They’re B-a-a-a-c-k! You raised those children and now they’re adults. They grew up. They left home. You went through that “empty nest syndrome” and came out on the other side – after a few bouts with “nobody needs me now” and ”what do I do with the rest of my life”; after a few headaches, a little depression; a lot of soul searching – you came out with new priorities, goals and plans.
When the last child left home there was a jolt to the order of things. You really had to get in touch with your relationship’s “for better or worse” promise now that there were no children around to act as buffers.
Finally, you were able to say “It’s my turn now.” You took up painting or writing or your old career; or enhanced your present career; something you always wanted to do but never had enough time. Or you made plans to travel to exotic places – something else you always wanted to do but never had enough money (college tuitions, etc.). Or you stared “doing lunch”, playing cards or tennis or golf or — – whatever “my turn” meant to you.
You found out that there is life after children. You and your husband were starting to relate to each other again without children in the house. That took some learning, some readjustment. Heck, you were even able to chase each other around the house naked if you chose.
And then daughter got divorced. Son lost his job. Daughter-in-law got hooked on drugs and left son with small child to raise.
Help!! They yelled. You found yourself filled with compassion, resentment, fear, self pity and anger. Nevertheless, you stretched out your arms and “Come Home” you called. And they came.
Suddenly it seems as though all around you other couples are traveling and socializing and even having old friends visit and sleep over, but not you. You love those children and you want to help them but you feel like a victim.
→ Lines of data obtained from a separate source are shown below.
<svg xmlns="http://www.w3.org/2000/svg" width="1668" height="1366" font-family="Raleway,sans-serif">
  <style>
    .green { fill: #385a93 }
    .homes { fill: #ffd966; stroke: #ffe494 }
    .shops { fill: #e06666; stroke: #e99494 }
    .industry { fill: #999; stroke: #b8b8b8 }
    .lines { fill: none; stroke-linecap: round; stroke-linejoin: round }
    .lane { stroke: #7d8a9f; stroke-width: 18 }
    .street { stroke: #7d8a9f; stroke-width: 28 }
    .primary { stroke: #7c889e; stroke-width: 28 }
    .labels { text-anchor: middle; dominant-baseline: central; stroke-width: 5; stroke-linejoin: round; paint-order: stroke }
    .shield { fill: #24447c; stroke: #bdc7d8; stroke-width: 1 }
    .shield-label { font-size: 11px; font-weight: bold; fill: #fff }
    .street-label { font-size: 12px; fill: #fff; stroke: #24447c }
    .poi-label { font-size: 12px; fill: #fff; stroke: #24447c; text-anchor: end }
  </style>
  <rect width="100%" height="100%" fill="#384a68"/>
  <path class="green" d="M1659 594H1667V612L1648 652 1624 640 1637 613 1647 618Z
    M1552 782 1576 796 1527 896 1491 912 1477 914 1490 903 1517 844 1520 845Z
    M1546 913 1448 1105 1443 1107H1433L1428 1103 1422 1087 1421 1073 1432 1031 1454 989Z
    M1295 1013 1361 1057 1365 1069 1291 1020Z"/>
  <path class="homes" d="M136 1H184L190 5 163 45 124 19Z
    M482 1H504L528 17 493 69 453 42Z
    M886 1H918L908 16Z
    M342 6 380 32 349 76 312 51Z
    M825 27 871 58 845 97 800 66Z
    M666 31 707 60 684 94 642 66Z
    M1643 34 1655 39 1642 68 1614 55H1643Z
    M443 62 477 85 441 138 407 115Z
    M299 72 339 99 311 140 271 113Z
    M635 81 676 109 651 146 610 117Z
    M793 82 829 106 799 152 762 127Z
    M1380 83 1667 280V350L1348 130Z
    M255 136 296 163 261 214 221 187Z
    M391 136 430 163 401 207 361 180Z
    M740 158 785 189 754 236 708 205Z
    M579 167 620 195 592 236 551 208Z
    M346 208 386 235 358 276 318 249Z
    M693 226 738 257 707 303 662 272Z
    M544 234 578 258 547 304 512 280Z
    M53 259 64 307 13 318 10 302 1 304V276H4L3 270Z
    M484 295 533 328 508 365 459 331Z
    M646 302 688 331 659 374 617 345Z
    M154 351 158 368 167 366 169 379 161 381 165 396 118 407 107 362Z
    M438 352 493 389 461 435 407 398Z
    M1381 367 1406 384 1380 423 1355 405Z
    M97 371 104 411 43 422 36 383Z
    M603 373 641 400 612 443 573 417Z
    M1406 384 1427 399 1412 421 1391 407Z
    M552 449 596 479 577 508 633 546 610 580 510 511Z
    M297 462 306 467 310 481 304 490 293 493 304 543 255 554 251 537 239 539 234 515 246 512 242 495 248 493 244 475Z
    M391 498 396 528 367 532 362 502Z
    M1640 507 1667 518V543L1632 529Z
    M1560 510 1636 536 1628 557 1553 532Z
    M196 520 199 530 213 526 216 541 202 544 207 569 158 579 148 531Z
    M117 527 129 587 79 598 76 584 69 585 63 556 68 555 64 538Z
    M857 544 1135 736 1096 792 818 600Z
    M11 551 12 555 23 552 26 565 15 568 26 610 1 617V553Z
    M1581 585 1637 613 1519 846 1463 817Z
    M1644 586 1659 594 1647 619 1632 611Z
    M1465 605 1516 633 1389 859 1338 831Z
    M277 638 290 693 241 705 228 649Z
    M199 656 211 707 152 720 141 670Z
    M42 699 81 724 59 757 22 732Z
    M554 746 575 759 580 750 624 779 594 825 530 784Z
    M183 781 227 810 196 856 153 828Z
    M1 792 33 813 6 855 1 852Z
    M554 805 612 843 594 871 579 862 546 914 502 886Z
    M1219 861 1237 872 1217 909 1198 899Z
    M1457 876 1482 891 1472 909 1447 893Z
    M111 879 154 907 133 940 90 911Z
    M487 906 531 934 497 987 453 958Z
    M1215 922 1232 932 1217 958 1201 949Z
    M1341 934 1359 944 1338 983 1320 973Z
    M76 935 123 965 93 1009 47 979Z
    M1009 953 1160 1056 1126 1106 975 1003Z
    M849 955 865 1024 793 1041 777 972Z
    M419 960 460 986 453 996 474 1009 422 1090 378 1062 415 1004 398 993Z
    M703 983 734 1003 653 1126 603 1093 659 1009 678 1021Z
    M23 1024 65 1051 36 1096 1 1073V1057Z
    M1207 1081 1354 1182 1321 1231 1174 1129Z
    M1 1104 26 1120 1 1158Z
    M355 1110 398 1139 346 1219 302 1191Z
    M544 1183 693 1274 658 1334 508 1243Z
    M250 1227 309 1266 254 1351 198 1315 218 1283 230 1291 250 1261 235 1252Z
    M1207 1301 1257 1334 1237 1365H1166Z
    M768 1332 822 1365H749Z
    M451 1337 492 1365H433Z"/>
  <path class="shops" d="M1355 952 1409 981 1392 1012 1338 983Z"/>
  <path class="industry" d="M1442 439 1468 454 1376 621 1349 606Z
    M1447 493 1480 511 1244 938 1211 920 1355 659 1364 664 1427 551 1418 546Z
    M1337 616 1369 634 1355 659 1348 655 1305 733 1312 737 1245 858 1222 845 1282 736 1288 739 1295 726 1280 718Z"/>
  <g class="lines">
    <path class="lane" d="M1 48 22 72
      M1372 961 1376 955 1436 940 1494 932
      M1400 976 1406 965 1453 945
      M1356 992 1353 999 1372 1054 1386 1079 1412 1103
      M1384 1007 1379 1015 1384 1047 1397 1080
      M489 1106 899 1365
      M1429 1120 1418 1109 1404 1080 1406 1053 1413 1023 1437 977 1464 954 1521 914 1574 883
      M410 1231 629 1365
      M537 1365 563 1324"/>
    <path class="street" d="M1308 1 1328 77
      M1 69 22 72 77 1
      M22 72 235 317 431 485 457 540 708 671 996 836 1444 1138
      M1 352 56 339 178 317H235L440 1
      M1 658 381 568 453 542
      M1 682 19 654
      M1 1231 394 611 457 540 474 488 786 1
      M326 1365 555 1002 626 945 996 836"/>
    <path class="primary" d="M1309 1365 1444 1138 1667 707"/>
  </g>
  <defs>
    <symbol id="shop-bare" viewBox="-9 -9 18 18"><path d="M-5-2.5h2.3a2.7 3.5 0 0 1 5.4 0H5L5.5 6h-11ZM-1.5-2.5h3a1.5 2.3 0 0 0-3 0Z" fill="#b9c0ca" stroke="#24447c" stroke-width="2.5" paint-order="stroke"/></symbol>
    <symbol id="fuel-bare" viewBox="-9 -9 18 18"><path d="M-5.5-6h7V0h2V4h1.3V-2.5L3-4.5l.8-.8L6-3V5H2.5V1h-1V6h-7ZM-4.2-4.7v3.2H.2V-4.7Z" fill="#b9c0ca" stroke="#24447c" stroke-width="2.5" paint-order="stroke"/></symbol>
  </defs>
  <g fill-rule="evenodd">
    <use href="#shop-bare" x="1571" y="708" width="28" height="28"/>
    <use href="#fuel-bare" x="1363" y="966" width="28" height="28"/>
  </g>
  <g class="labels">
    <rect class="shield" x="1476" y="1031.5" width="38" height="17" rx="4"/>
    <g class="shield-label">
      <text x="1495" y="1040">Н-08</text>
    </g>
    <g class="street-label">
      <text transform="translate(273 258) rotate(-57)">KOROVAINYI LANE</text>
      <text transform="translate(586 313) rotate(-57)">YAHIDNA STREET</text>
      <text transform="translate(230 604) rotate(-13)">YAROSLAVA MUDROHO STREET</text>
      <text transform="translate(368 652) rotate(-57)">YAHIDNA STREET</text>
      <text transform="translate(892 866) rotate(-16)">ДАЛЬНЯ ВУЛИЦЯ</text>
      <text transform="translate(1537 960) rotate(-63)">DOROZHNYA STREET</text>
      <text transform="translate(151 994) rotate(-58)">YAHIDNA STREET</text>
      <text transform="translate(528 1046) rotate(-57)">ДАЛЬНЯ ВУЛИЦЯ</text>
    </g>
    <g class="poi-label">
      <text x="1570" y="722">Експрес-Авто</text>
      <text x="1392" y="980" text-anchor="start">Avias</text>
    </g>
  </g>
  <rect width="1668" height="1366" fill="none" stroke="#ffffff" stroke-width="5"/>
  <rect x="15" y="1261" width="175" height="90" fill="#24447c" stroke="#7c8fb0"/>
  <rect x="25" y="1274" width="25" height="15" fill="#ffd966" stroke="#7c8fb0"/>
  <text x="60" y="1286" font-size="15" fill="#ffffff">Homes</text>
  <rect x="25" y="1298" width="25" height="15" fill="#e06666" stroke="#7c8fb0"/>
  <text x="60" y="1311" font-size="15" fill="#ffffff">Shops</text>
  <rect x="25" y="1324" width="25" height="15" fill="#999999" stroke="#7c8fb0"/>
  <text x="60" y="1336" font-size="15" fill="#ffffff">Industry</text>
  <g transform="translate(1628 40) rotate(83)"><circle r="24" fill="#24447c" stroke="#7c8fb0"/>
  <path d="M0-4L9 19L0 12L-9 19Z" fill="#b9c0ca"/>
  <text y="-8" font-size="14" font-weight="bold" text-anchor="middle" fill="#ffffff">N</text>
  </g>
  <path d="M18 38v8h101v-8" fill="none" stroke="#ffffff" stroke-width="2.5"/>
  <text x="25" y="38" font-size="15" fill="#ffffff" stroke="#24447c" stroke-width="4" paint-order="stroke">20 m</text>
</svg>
So now that these adults are home are they children again? Do you think that? Do they? How can you make it work?
What happens when you give advice and they resent it? What happens when you think you’re mediating and they think you’re meddling? What happens when the phone bills triple and the washing machine goes back to a full time job? And what do you do when that adorable grandchild who’s now living with you runs to you instead of to his mother and his mother resents it because even though she’s your baby he’s her baby.
Do you ask for rent? Do you set time limits? Do you become the babysitter so they can go to work? Do you and your husband agree on everything now — – on anything?
You raised these people so how come they feel like aliens arriving from outer space to invade your inner space and even so, above all, you don’t want to alienate them.
What’s fair? What’s unfair? Does fair matter? Who owes who what?
And who was it who said “Life is what happens while you’re making other plans”? Is it?
Here are some of the calls for help:
Dear Answer Mom: My son has dropped out of More online casino TournamentsGame InformationKnowing some details about the casinos you engage in playing at is always advised. college because he says he needs time before going back. So he’s come home to live. Now my daughter who was working in another city just lost her job and hasn’t been able to find another one there so she’s come home. How can we work this out so everybody doesn’t get in everybody’s way? My husband has been away on an extended business trip. He was hoping to plan some vacations for us as soon as he came home. He doesn’t know about them returning and I don’t want to tell him on the phone. -Rona-
Dear Rona: Why not? Are you afraid he’ll be the one who won’t come home? Just say sweetly “Honey, they’re B-A-A-C-K!!” A family conference is in order. There are many facets to this problem but planning, assigning and accepting responsibility for household chores, consideration for each one’s privacy and setting limits are the main issues. Your son must decide if he wants to stay out of school for the year or the semester or? He must try to get a job, pay some rent and decide on a definite time that he will either go back or move out. Your daughter also must plan on moving when she finds a job. Limits must be set beforehand. These are not children moving in but adults and they must be treated as adults. As for your husband – you’d better set limits on how long he can stay away!!
Dear Answer Mom: My son and daughter-in-law got married with the understanding that they wouldn’t have children. They both have good growing careers. Now they’re both cautiously changing their minds. My daughter-in-law says she can’t speak to her mother about it because her mother is so rah rah to have a grandchild that she can’t be honest so she’s turned to me for my advice. She’s conflicted about a baby interfering with her career and she asks my opinion even though I would also love to have a grandchild. She actually says please be honest and tell me what you think the risk is in being able to live your own life at the same time. Before I answer her I would like your opinion -Blanche-
Dear Blanche: Newborn babies should come with warning labels “Raise At Your Own Risk”. Tell her “the risk is that once you accept the role of mother you will become deeply emotionally connected to that child forever. When that child hurts you will hurt and when that child is happy you will be happy. That doesn’t mean that you don’t live your own life. This happens while you’re living your own life. However, many women are managing babies and careers but not easily. The baby will probably push out the career in terms of what takes emotional precedence. You have to decide that it’s not a contest and that the rewards (and there are many) are worth the risk. That’s something only you can decide for yourself”. And Blanche if you can tell her this without adding how much you would love to be a Grandma you will have given her an honest answer.